サヤコは思い出して腹立たしいという感情が見てとれた。それほどまでに大切に扱われている者に、少しばかりの嫉妬に駆られたクロウだったが・・・ともあれ。
「その後よ。奴は気持ち悪い笑顔で言ったの『まぁ異世界に召喚された事で日本国法は適用外ですから言いますけど、先輩と別れた後、俺は指示を出したんですよ。あの日、俺は先輩をつけてましたから。先輩が良からぬ男と出会って食事をしてるところをね? 流石に怒りが湧きましたよ。だから・・・指示して消したんです。男が駐輪場に戻る前にワイヤーへと傷を入れさせ、隣街に戻る際に追いかけ回して。最後は崖へと誘導してドーンと』」
「(ん? 見覚えのある話だな? 気のせいか?)」
サヤコは怒りで身体が震えていた。顔も真っ赤に染まり、太腿に乗せた両手には握り締め過ぎて血が滲んでいた。クロウは話を聞きながらきょとんとしたが。

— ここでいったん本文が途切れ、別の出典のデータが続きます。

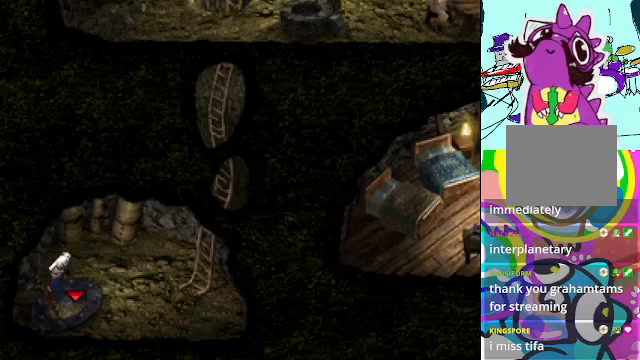
{"buttons": ["A"], "left_stick": "center", "events": []}
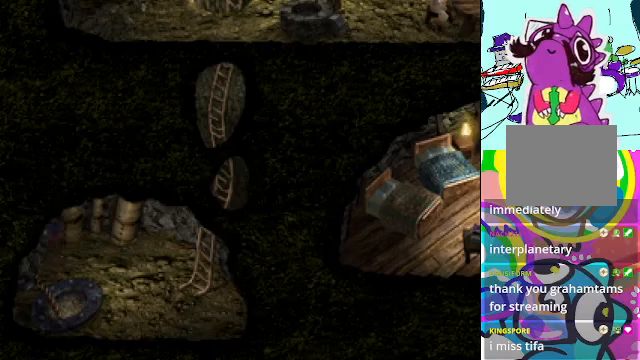
{"buttons": ["A", "DPAD_RIGHT"], "left_stick": "center", "events": [[333, "DPAD_RIGHT", "down"]]}
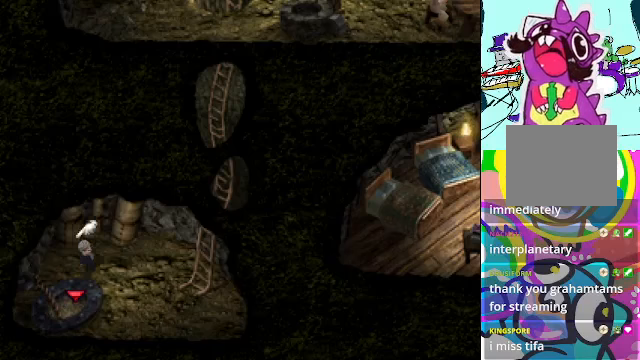
{"buttons": ["A"], "left_stick": "center", "events": [[400, "DPAD_RIGHT", "up"]]}
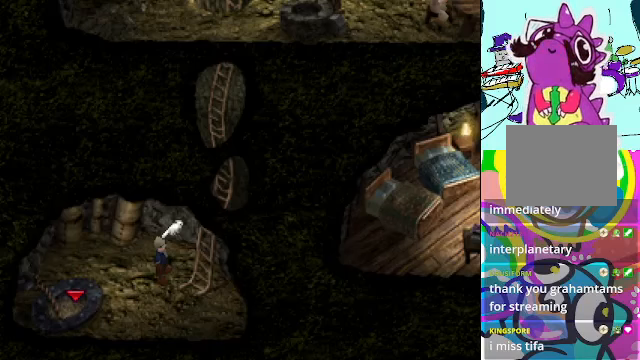
{"buttons": ["A"], "left_stick": "center", "events": []}
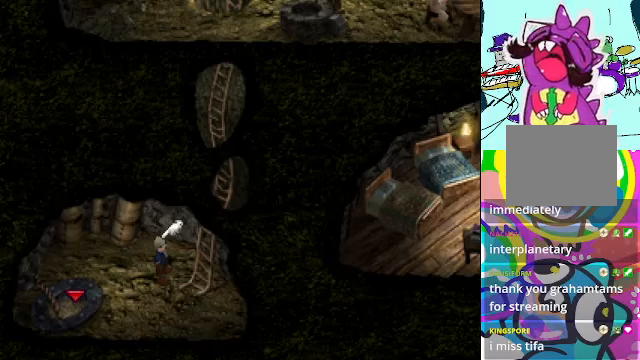
{"buttons": [], "left_stick": "center", "events": [[100, "A", "up"], [266, "DPAD_DOWN", "down"], [366, "DPAD_DOWN", "up"]]}
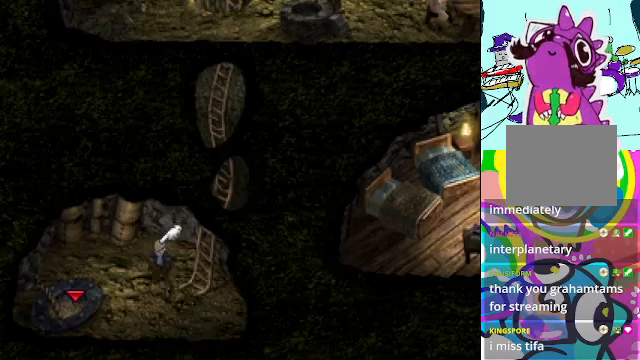
{"buttons": [], "left_stick": "center", "events": [[66, "Y", "down"], [200, "Y", "up"]]}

「ショックだったわ。奴は私がショックを受けて居ようが構わないと・・・『落下してグチャグチャでしたよ? 顔が反対に回って頭から中身が溢れて身体中から臓物がドバァって』やり切った風に両手を拡げて自慢してたわ。外道・・・まさにその言葉が当てはまる姿だった。終いには『ですから俺の物になりませんか? 過去の男を忘れるよう、気持ちよく開発して差し上げますから』ってね? 私の身体目当てだって事がその時に判ったわ」
サヤコは俯き、涙声のまま打ち明ける。
(悔しい・・・)
それがサヤコ自身の気持ちだった。
クロウはそれを聞きながら・・・立ち上がりつつサヤコの頭を抱き締める。可哀想とでもいう様に頭を撫でながら。
「判りました。理由としては充分過ぎますね。嫌悪よりも憎悪を持っても不思議ではない充分過ぎる理由でした。無理・・・しなくていいですよ。泣きたいなら泣いていいですから。必要なら胸を貸しますから」
「グスッ・・・」
サヤコは泣いた。それはもう盛大に。今まで我慢に我慢した感情が溢れ出すように。大事な人を奪われたのだ。ただ、自身の身体を求めた外道に。
§
その後、サヤコは三時間程泣き続けた。それ程までに慕われて居た男を知ったクロウは(羨ましいな)っと、困ったように相手の男へと羨望を向けた。
泣き止んだ後のサヤコは、クロウから貰ったハンカチを取り出し、涙を拭いつつお礼を言った。
「グスッ・・・ありがとう。落ち着いたわ」
クロウはサヤコが離れた事を機に反対に向き直りつつ、上半身を見てゲッソリした。
「い、いえ(うわぁ・・・服がびしょ濡れだわ。替えの服は王都の宿にあるし、後で適当に見繕うか)」
そこには鼻水やら涙やらがべっとりと濡れており、外道が見たら羨ましいと欲するであろうサヤコの体液塗れだった。ひとまずのクロウはサヤコに気付かれないよう右手を翳し、体液を蒸発させる魔法を無詠唱で行使した。
(とりあえず、乾かすか・・・一気に乾かすと不審がられるからゆっくりと)
ちなみにサヤコ自身は詠唱により生活魔法を行使していた。本来の魔法は魔法書に書かれた詠唱を覚える事で発動する物の為、魔法書を読んだ事のないクロウは詠唱そのものを理解する事は出来なかった。
その主な理由は、魔法書とは王侯貴族や勇者達が読む事を許されており、平民は聖女のジョブ持ち以外は読む事すら叶わない代物だったのだ。
クロウは汚れた上着が乾いた事を把握すると、椅子に座り直し最後の一文を追加する。
(・・・以上の理由により、サヤコ・ヒメジ様の意思を尊重し、荷運び拒否致しました。っと。これは相手が平民だったなら無視されるけど、勇者と同列の者だから出来る対処だよな。勇者達の扱いは王族より立場が上になるから)
この時に書かれた文字はそのまま報告書とされ、冒険者ギルドを介すれば公的に認められた書類へと変わるようだ。クロウは最低限の読み書きを幼い頃・・・母親から教わっていた事に感謝しつつ、最後に自身の名前を記した。この共通語はどんなに学のない平民でも教会にて学べる学問なのだから。
なお、この世界の学問の殆どは四則演算だけとなり、残りは魔法書に関する知識しか得られないのだ。農民達が作物を育てるのはジョブが関連しており、他のジョブを持つ者や十才未満の子供は知識そのものを知る事が無いため、指示される必要があるのだ。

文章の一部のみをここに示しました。